# How do you multiply sqrt(-10)*sqrt(-40)?

Jun 13, 2015

-20

#### Explanation:

When working in the complex numbers, we need to remember that the rule $\sqrt{a} \sqrt{b} = \sqrt{a b}$ only works if $a$ and $b$ are not both negative.

We can change $\sqrt{- 10} = i \sqrt{10}$.

And then use

$\sqrt{- 10} \sqrt{- 40} = i \sqrt{10} \sqrt{- 40} = i \sqrt{- 400} = i \left(20 i\right) = - 20$.

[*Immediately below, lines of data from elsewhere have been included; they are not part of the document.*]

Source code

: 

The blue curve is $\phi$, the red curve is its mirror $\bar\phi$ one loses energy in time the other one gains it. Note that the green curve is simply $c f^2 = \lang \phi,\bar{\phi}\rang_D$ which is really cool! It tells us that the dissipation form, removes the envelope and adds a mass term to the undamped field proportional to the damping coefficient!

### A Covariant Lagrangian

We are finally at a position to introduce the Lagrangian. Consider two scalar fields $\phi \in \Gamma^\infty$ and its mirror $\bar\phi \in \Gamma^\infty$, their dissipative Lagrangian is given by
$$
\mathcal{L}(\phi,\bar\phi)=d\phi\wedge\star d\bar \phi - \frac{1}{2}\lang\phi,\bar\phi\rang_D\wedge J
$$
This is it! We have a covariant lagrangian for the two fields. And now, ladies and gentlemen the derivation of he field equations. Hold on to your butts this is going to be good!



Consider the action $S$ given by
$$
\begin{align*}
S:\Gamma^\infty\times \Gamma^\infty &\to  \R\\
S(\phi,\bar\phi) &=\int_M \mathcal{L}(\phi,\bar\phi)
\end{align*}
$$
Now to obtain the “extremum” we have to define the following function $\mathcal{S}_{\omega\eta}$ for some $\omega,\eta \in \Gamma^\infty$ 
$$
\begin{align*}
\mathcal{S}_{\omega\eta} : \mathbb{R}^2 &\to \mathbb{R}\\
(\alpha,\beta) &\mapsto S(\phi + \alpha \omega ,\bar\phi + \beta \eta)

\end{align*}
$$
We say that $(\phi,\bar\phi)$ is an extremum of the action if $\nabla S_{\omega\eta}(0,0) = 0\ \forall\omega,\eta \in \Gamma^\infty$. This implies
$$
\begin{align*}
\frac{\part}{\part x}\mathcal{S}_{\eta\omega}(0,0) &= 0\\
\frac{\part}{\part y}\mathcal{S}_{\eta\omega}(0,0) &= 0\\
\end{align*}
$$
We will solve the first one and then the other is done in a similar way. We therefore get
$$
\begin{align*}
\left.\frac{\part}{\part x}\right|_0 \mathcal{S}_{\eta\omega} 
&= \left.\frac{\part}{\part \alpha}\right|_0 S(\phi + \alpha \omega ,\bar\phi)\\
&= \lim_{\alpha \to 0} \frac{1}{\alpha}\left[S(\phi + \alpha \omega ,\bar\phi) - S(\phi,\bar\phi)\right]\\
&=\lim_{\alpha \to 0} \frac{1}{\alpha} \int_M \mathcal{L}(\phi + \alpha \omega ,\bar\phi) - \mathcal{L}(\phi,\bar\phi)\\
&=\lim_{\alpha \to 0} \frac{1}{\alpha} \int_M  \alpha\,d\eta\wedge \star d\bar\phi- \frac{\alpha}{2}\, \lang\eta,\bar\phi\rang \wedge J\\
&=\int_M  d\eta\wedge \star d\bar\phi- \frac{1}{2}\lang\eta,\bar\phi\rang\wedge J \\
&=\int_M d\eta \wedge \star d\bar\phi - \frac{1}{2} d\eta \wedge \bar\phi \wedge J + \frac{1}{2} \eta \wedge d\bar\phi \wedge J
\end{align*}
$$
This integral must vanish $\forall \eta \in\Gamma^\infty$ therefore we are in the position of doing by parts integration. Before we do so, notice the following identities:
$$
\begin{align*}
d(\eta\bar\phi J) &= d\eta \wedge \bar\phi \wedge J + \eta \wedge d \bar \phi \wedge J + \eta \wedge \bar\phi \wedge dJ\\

Or we can also rewrite $\sqrt{- 40} = i \sqrt{40}$, so we have:

$\sqrt{- 10} \sqrt{- 40} = i \sqrt{10} i \sqrt{40} = {i}^{2} \sqrt{400} = - 20$.

Jun 13, 2015

$\sqrt{- 10} \cdot \sqrt{- 40} = \pm 20$

#### Explanation:

$\sqrt{- 10} \cdot \sqrt{- 40} = \left(\pm i \sqrt{10}\right) \cdot \left(\pm i \sqrt{40}\right)$

$= \pm {i}^{2} \sqrt{10} \cdot \sqrt{40} = \pm \sqrt{10 \cdot 40} = \pm \sqrt{400} = \pm 20$

The problem here is that $\sqrt{- 10}$ and $\sqrt{- 40}$ are not uniquely defined since $\sqrt{- 1}$ is not uniquely defined.

If $a \in \mathbb{R}$ and $a > 0$ then $\sqrt{a}$ denotes the positive square root of $a$. It has another square root, viz $- \sqrt{a}$.

if $a < 0$ then $a$ has two pure imaginary square roots which you could call $\pm i \sqrt{- a}$.

From the perspective of $\mathbb{R}$, the number $i$ which we call the square root of $- 1$ is indistiguishable from $- i$. We cannot pick one of $i$ or $- i$ as $\sqrt{- 1}$ by saying we want the positive one.